Beautiful Friday afternoon in Ithaca. I'm sitting in the seventh floor stacks of Olin, overlooking the arts quad and the lake. The autumn colors are vivid, the grass on the quad is dewy, the sun is shining, the clouds hypnotize me as they cross the sky. I am looking at Cornell with a fresh pair of eyes this year. I can't help thinking that this is my last fall in upstate New York, and maybe my last chance to enjoy fall colors (are there deciduous trees in the Pacific Northwest?). Next Monday I officially sign my offer and will begin planning the next two to three years of my life - moving to Seattle, buying a car, maybe forming a band? I need to take the GRE before I graduate so that I can leverage opportunities at UW because I want to learn more about signal processing and perhaps explore signal processing and sentiment analysis (!).
I have a few random ideas I want to share, but first, this is cool: http://www.youtube.com/watch?feature=player_embedded&v=vKpdFIlbqSY
Lately I've realized that I can identify areas that interest me, but I rarely come to conclusions or proofs of anything. I've been reading posts from other scholars and I'm impressed by ideas and claims. I have a few topics I've been dabbling in... as I mentioned in my first blog post, I'm interested in religion, theology, and generally, belief and value systems. I'm interested in the anthropology of belief systems and religious identity, as well as scripture as literature. Compared to the heartlands of Ohio, my undergraduate career has been the most secular experience of my life. I feel that I've grown away from viewing religion personally and instead have been interested in studying religion as human behavior.
We covered free will in my cognitive science class last week, and I've been applying it in my religious studies class. Next week we cover ethics, which I expect to tie into these thoughts. In religious studies class we discussed the religious community constructed in the Hebrew Bible. This class has put an emphasis on the Hebrew Bible as a chronicle of the covenant between God and the Israelites, and one student remarked that people born into the Jewish community inherit the covenant, and must live by it.. that it could be seen as a "burden" that one does not choose. It's interesting that there is no exact story in the Hebrew Bible in which the Israelites or descendants of Adam verbally agree to this covenant, and yet in the Hebrew Bible, God expects the Israelites to uphold the covenant of exclusive worship in exchange for land and progeny. In comparison, Christian beliefs seem to centralize free will - Adam and Eve chose to eat the forbidden fruit, created original sin for humanity, and one must believe in Jesus for salvation. In short, salvation must be a choice. The Qur'an focuses on an omnipotent God who guides whoever He chooses to the *straight way* - then how can a person submit if that is in God's power?

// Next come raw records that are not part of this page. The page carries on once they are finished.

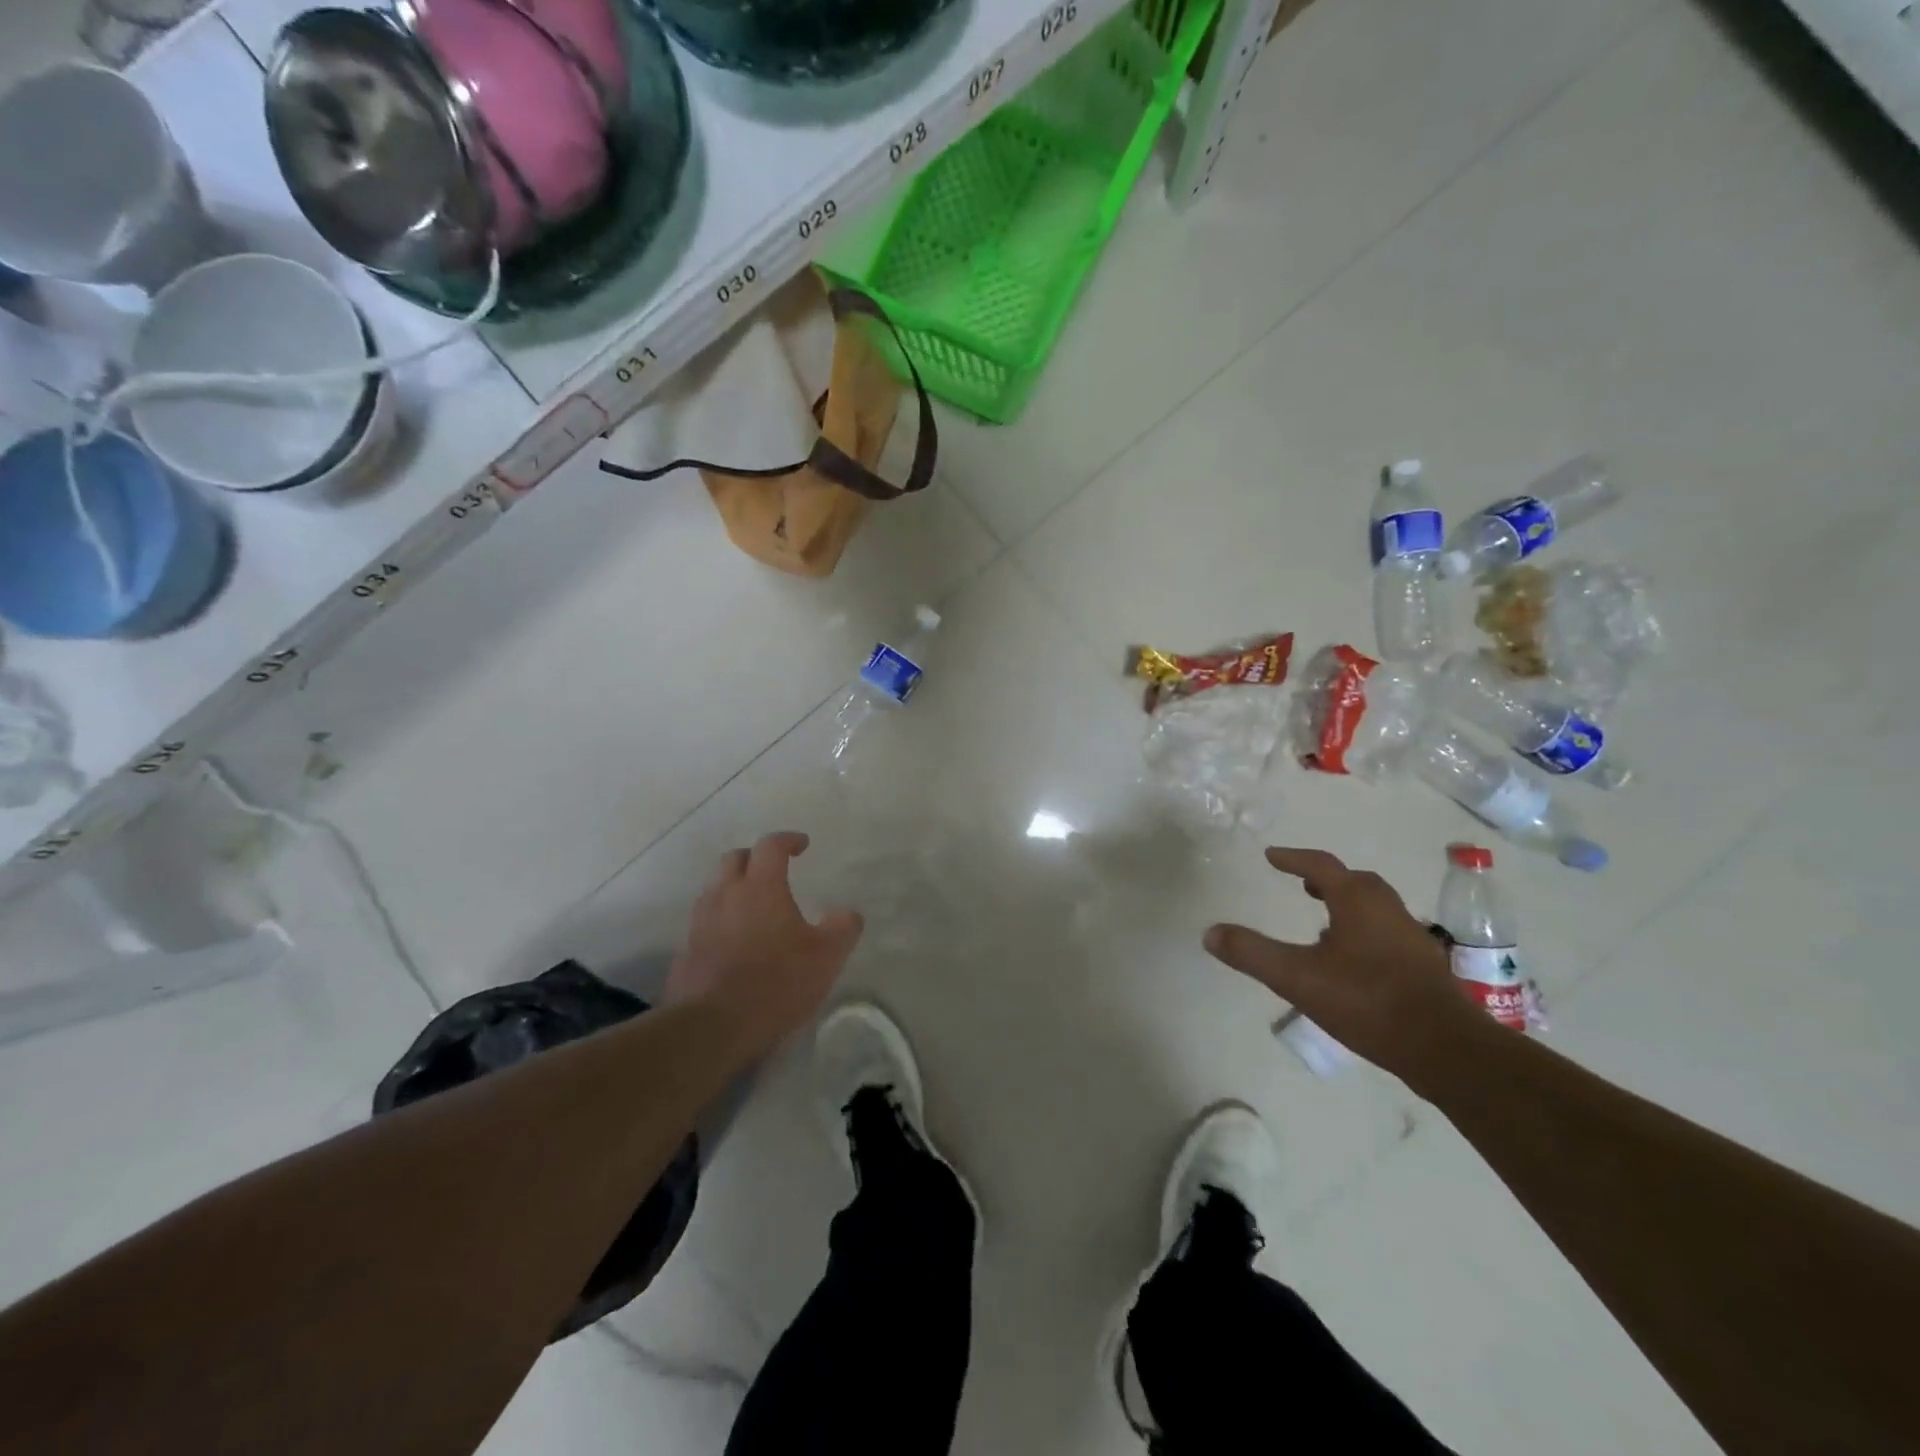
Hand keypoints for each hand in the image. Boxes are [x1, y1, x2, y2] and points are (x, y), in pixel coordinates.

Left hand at [666, 832, 863, 1051]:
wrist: (714, 1027)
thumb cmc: (777, 982)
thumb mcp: (827, 956)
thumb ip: (842, 927)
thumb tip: (846, 913)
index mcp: (760, 887)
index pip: (770, 846)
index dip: (788, 840)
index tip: (802, 845)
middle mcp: (725, 895)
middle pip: (733, 859)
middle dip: (754, 858)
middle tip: (772, 870)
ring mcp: (700, 923)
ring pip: (714, 890)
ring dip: (733, 889)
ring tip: (753, 907)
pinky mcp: (686, 952)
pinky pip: (704, 923)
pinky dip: (720, 922)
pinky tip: (734, 943)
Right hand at [1204, 847, 1494, 1080]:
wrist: (1445, 1048)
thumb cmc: (1367, 1001)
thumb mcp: (1296, 977)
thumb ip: (1252, 953)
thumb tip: (1210, 932)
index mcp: (1357, 901)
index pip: (1320, 866)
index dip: (1293, 858)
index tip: (1271, 856)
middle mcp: (1388, 909)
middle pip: (1355, 882)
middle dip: (1326, 880)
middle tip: (1303, 884)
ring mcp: (1411, 937)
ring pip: (1375, 907)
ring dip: (1347, 905)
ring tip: (1324, 920)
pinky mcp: (1424, 966)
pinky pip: (1387, 932)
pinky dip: (1364, 930)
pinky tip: (1352, 960)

All things to think about, without much of a conclusion. I just think it's interesting to see free will as a cornerstone to religion - how much power do humans have over their actions or in relationship to God in each text? How much control does a person have over his own life, destiny, afterlife?
We've moved onto apocalyptic texts in this week. There is research in the science of why people believe in God/gods - I think The God Delusion may touch upon this, and I just saw a book about it in the Cornell book store. I wonder what lies behind the psychology of eschatology?